What you will do |
Gather every line of the records below that contains the word "pour", and copy each one in full.

★ ★ ★ ★ ★

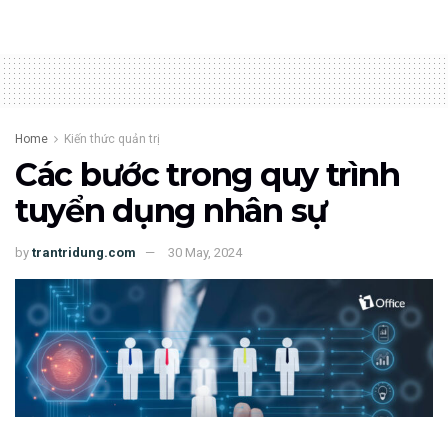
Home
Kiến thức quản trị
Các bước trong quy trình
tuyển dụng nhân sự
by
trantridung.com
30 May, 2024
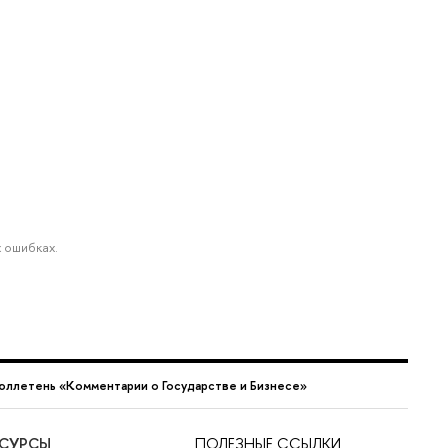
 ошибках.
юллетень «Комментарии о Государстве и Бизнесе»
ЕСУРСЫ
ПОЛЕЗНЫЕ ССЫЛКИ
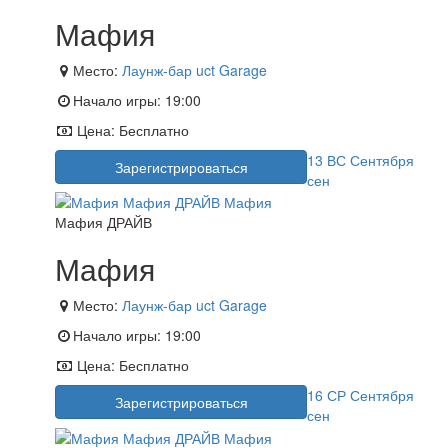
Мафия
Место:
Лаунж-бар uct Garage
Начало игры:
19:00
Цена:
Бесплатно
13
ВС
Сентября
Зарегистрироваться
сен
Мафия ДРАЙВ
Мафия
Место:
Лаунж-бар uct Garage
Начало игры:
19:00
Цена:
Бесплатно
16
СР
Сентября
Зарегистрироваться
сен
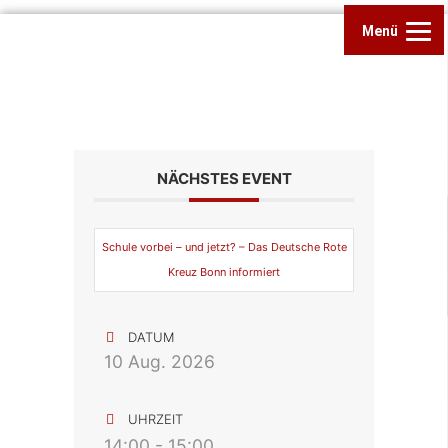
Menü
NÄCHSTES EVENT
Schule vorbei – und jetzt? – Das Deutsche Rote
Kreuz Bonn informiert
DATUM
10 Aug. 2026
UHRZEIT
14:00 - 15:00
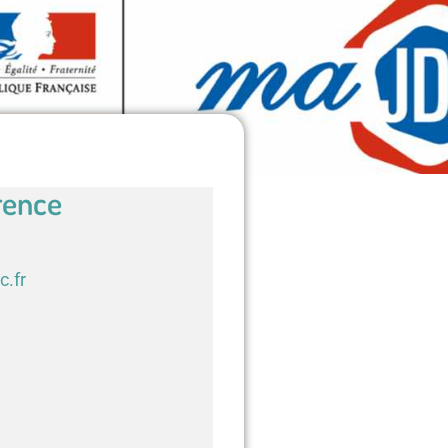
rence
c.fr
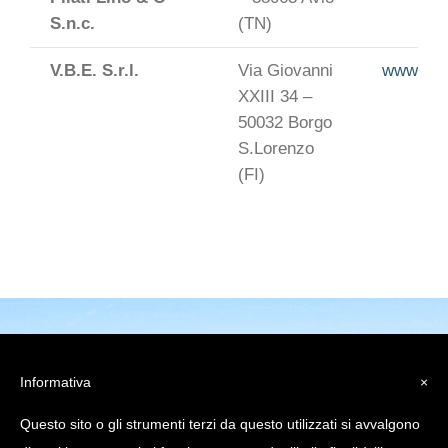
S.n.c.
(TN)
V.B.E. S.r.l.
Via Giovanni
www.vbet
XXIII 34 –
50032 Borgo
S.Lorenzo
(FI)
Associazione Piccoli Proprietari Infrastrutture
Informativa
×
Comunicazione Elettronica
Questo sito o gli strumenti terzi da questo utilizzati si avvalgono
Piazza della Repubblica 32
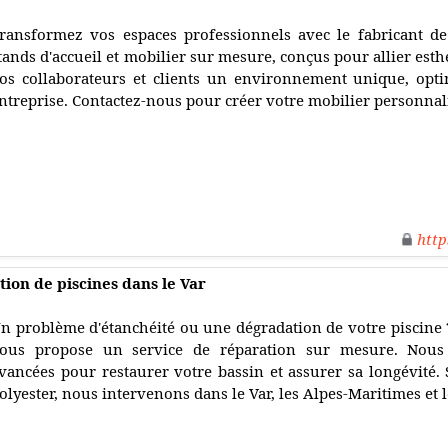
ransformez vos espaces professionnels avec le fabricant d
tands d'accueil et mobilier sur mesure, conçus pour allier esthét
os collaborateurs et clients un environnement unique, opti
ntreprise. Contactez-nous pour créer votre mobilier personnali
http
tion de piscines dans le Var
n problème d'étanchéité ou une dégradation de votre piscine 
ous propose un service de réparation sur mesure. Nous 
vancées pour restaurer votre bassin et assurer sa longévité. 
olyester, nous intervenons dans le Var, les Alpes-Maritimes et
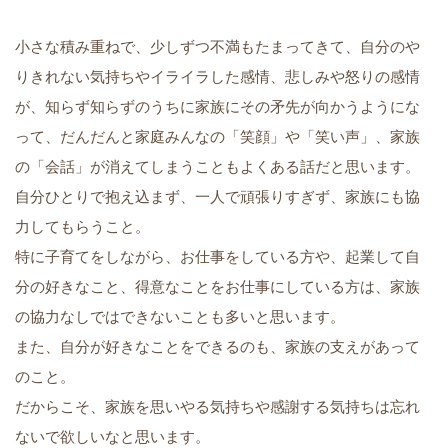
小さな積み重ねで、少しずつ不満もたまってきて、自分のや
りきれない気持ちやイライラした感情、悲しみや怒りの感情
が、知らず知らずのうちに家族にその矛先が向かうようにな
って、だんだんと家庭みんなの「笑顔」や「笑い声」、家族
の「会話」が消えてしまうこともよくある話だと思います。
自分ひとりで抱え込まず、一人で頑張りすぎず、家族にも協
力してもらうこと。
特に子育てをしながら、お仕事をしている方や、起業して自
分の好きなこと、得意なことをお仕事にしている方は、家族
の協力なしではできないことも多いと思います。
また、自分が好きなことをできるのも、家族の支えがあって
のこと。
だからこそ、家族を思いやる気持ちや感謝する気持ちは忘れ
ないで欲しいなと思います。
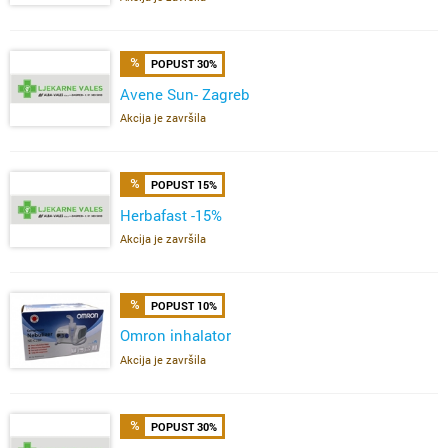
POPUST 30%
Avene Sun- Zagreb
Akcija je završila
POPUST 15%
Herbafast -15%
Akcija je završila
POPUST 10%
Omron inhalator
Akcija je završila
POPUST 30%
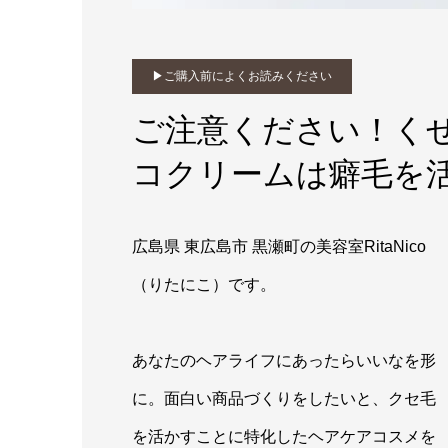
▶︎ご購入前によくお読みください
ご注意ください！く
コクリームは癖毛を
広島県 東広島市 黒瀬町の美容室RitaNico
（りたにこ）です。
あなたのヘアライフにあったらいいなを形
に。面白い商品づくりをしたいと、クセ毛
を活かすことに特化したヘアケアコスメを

★ ★ ★ ★ ★

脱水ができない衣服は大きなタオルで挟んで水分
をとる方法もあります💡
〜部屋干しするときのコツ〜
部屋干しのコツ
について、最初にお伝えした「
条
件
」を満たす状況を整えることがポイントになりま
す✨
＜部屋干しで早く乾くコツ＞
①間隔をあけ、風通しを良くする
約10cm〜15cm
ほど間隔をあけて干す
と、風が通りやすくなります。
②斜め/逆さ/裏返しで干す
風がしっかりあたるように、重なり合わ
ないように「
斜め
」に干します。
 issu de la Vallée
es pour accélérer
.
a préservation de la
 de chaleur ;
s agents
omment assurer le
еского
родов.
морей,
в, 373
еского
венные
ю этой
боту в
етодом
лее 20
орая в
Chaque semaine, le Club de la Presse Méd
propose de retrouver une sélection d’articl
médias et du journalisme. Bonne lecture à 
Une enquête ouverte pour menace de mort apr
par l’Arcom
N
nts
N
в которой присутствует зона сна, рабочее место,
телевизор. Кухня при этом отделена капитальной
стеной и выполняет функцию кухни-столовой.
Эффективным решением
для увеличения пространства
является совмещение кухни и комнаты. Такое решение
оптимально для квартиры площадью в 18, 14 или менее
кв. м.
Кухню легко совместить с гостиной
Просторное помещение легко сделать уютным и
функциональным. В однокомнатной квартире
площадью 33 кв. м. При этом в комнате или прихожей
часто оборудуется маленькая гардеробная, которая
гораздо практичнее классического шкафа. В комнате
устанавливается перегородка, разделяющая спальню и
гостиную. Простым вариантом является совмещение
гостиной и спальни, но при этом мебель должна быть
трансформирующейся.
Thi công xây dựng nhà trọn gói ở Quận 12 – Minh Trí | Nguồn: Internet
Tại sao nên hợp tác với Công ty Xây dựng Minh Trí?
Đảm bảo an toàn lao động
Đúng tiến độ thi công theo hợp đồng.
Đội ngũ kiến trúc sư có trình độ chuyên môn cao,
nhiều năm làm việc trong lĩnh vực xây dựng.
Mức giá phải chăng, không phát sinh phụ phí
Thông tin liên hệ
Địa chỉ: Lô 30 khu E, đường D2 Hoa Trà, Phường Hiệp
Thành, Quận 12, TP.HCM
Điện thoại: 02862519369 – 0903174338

★ ★ ★ ★ ★

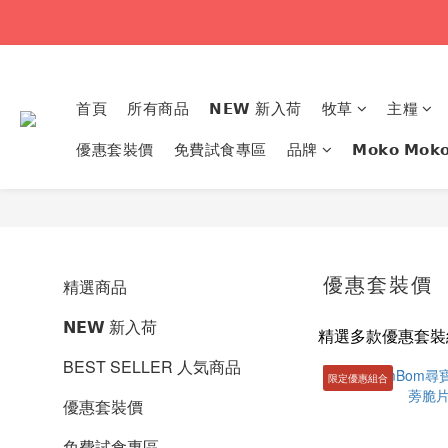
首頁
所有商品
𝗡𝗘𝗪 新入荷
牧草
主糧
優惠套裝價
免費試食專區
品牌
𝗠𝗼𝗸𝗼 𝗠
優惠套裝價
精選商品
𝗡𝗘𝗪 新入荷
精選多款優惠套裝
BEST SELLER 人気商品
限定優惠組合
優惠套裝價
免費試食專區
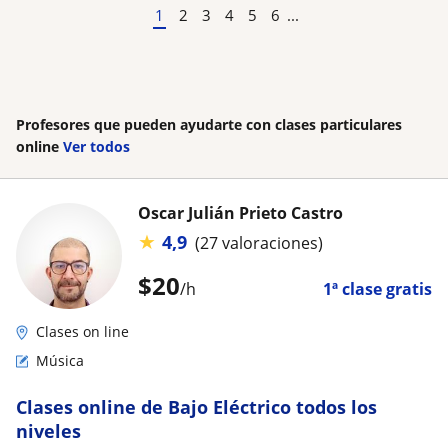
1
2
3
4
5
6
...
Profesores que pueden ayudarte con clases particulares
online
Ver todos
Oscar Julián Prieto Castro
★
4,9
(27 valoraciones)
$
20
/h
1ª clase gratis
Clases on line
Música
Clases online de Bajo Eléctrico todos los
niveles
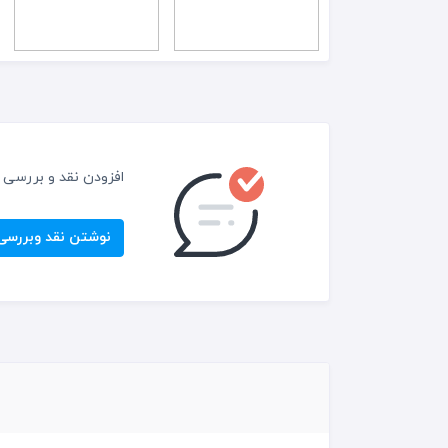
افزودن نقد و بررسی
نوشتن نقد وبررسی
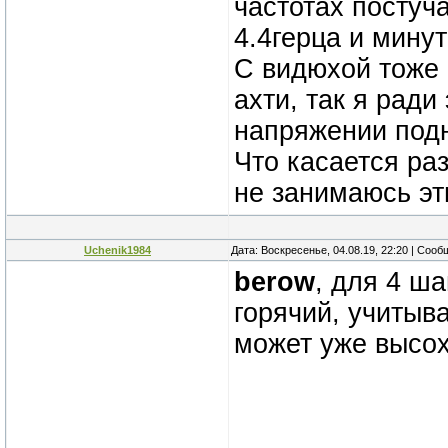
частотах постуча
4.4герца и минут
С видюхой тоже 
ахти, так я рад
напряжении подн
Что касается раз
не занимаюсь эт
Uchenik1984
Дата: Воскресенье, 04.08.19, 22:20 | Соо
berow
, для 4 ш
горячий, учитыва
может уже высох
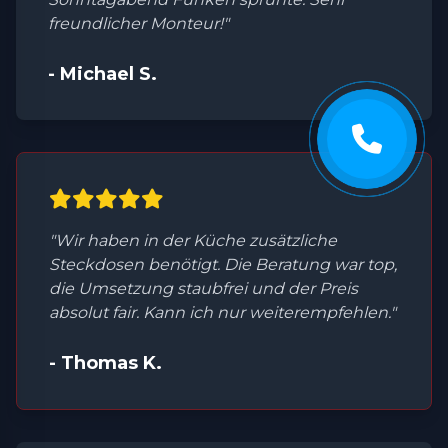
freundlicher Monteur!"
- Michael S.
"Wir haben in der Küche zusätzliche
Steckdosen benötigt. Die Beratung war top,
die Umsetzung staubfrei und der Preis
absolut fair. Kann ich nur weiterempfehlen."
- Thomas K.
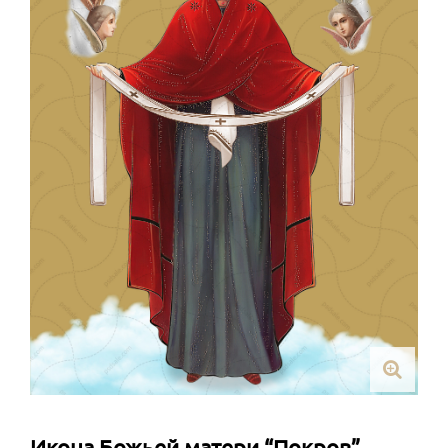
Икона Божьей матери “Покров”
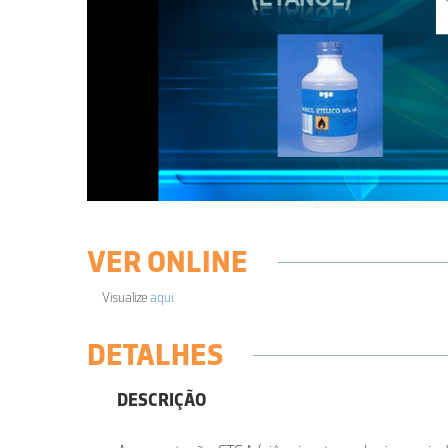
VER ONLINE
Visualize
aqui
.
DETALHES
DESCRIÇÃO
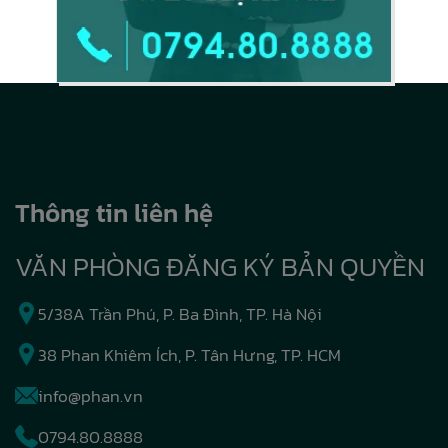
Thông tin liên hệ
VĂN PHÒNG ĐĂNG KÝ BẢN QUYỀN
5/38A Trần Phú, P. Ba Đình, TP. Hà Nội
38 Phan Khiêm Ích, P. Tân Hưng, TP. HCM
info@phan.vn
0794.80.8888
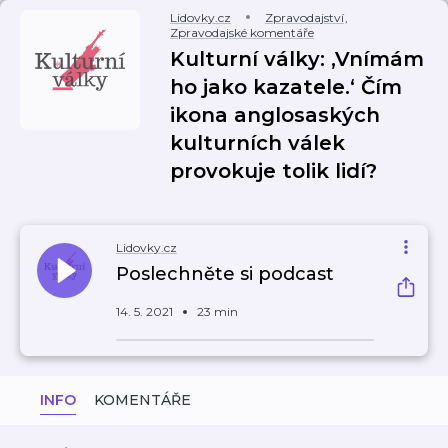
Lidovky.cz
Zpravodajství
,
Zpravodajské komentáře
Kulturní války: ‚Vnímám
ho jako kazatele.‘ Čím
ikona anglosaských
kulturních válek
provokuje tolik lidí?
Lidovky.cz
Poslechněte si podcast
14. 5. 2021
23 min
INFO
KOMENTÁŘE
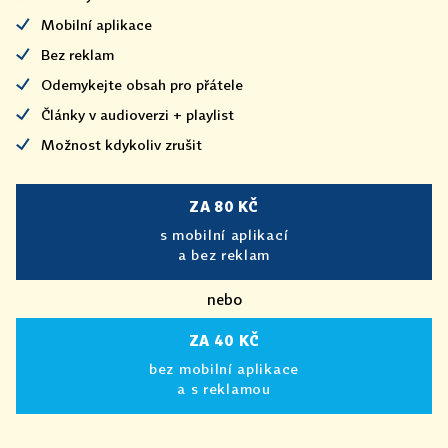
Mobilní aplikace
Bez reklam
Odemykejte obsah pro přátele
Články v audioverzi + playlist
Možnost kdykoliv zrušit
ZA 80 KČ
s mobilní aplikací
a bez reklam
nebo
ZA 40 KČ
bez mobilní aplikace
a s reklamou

★ ★ ★ ★ ★

Written reply |
tands d'accueil et mobilier sur mesure, conçus pour allier esthét
ntreprise. Contactez-nous pour créer votre mobilier personnali
vancées pour restaurer votre bassin et assurer sa longévité. 
es pour accélérer
Une enquête ouverte pour menace de mort apr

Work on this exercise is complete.